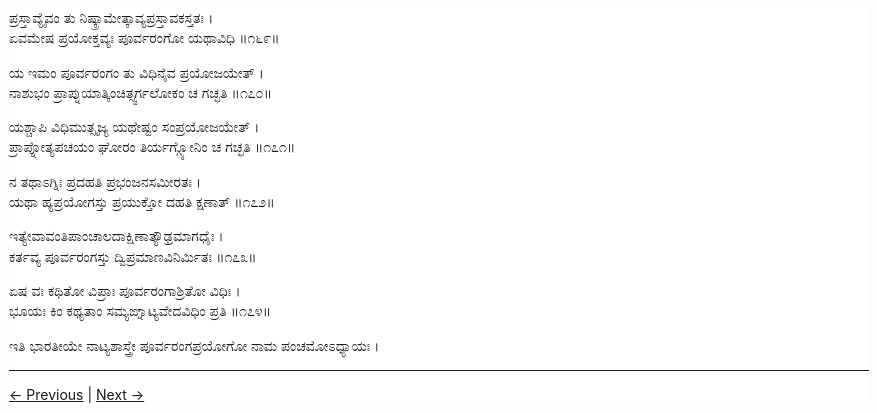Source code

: ಪ್ರಸ್ತಾವ್ಯೈವಂ ತು ನಿಷ್ಕ್ರಾಮೇತ್ಕಾವ್ಯಪ್ರಸ್ತಾವಕಸ್ತತಃ ।<br/>
ಏವಮೇಷ ಪ್ರಯೋಕ್ತವ್ಯಃ ಪೂರ್ವರಂಗೋ ಯಥಾವಿಧಿ ॥೧೬೯॥

ಯ ಇಮಂ ಪೂರ್ವರಂಗಂ ತು ವಿಧಿನೈವ ಪ್ರಯೋಜಯೇತ್ ।<br/>
ನಾಶುಭಂ ಪ್ರಾಪ್ನುಯಾತ್ಕಿಂಚಿತ್ಸ್ವರ್ಗಲೋಕಂ ಚ ಗಚ್ಛತಿ ॥೧೭೦॥

ಯಶ್ಚಾಪಿ ವಿಧಿಮುತ್ಸೃಜ್ಯ ಯಥೇಷ್ಟಂ ಸಂಪ್ರಯೋಜಯೇತ್ ।<br/>
ಪ್ರಾಪ್ನೋತ್ಯಪಚಯಂ ಘೋರಂ ತಿರ್ಯಗ್ಗ್ಯೋನಿಂ ಚ ಗಚ್ಛತಿ ॥೧೭೧॥

ನ ತಥಾಽಗ್ನಿಃ ಪ್ರದಹತಿ ಪ್ರಭಂಜನಸಮೀರತಃ ।<br/>
ಯಥಾ ಹ್ಯಪ್ರಯೋಗಸ್ತು ಪ್ರಯುಕ್ತೋ ದಹತಿ ಕ್ಷಣಾತ್ ॥೧೭೨॥

ಇತ್ಯೇವಾವಂತಿಪಾಂಚಾಲದಾಕ್ಷಿಣಾತ್ಯೌಢ್ರಮಾಗಧೈಃ ।<br/>
ಕರ್ತವ್ಯ ಪೂರ್ವರಂಗಸ್ತು ದ್ವಿಪ್ರಮಾಣವಿನಿರ್ಮಿತಃ ॥೧೭೩॥

ಏಷ ವಃ ಕಥಿತೋ ವಿಪ್ರಾಃ ಪೂರ್ವರಂಗಾಶ್ರಿತೋ ವಿಧಿಃ ।<br/>
ಭೂಯಃ ಕಿಂ ಕಥ್ಯತಾಂ ಸಮ್ಯಙ್ನಾಟ್ಯವೇದವಿಧಿಂ  ಪ್ರತಿ ॥೧೭೪॥

ಇತಿ ಭಾರತೀಯೇ ನಾಟ್ಯಶಾಸ್ತ್ರೇ ಪೂರ್ವರಂಗಪ್ರಯೋಗೋ ನಾಮ ಪಂಚಮೋಽಧ್ಯಾಯಃ । 


---

[← Previous](chapter_4.md) | [Next →](chapter_6.md)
----------------
▶ [Task objective] Reproduce the records with "Previous" swapped for "Back" and everything else left as it is. Omit the pictures.

▶ [Written response]
Source code

: ಪ್ರಸ್ತಾವ್ಯೈವಂ ತು ನಿಷ್ಕ್ರಾಮೇತ್ಕಾವ್ಯಪ್ರಸ್ತಾವಕಸ್ತತಃ ।<br/>
ಏವಮೇಷ ಪ್ರಯೋಕ್ತವ್ಯಃ ಪೂರ್ವರಂಗೋ ಯಥಾವಿಧಿ ॥೧೬೯॥

ಯ ಇಮಂ ಪೂರ್ವರಂಗಂ ತು ವಿಧಿನೈವ ಪ್ರಯೋಜಯೇತ್ ।<br/>
ನಾಶುಭಂ ಪ್ರಾಪ್ನುಯಾತ್ಕಿಂಚಿತ್ಸ್ವರ್ಗಲೋಕಂ ಚ ಗಚ್ಛತಿ ॥೧೭೦॥

ಯಶ್ಚಾಪಿ ವಿಧಿಮುತ್ಸೃಜ್ಯ ಯಥೇಷ್ಟಂ ಸಂಪ್ರಯೋಜಯೇತ್ ।<br/>
ಪ್ರಾಪ್ನೋತ್ಯಪಚಯಂ ಘೋರಂ ತಿರ್ಯಗ್ಗ್ಯೋನಿಂ ಚ ಗಚ್ಛತಿ ॥೧೭೧॥

ನ ತಥಾಽಗ್ನಿಃ ಪ್ರದಹತಿ ಪ್ರಭಂಜನಸಮೀರತಃ ।<br/>
ಯಥಾ ಹ್ಯಪ್ರಯೋಗಸ್ತು ಪ್ರಯುಕ್ತೋ ದಹತಿ ಕ್ಷಣಾತ್ ॥೧೭೨॥

ಇತ್ಯೇವಾವಂತಿಪಾಂಚಾಲದಾಕ್ಷಿಣಾತ್ಯೌಢ್ರಮಾಗಧೈಃ ।<br/>
ಕರ್ತವ್ಯ ಪೂರ್ವರಂಗಸ್ತು ದ್ವಿಪ್ರಮಾಣವಿನಿರ್ಮಿತಃ ॥೧೭೩॥

ಏಷ ವಃ ಕಥಿತೋ ವಿಪ್ರಾಃ ಪೂರ್ವರಂಗಾಶ್ರಿತೋ ವಿಧಿಃ ।<br/>
ಭೂಯಃ ಕಿಂ ಕಥ್ಯತಾಂ ಸಮ್ಯಙ್ನಾಟ್ಯವೇದವಿಧಿಂ  ಪ್ರತಿ ॥೧೭೪॥

ಇತಿ ಭಾರತೀಯೇ ನಾಟ್ಯಶಾಸ್ತ್ರೇ ಪೂರ್ವರಂಗಪ್ರಯೋಗೋ ನಾಮ ಪಂಚಮೋಽಧ್ಯಾಯಃ । 


---

[← Back](chapter_4.md) | [Next →](chapter_6.md)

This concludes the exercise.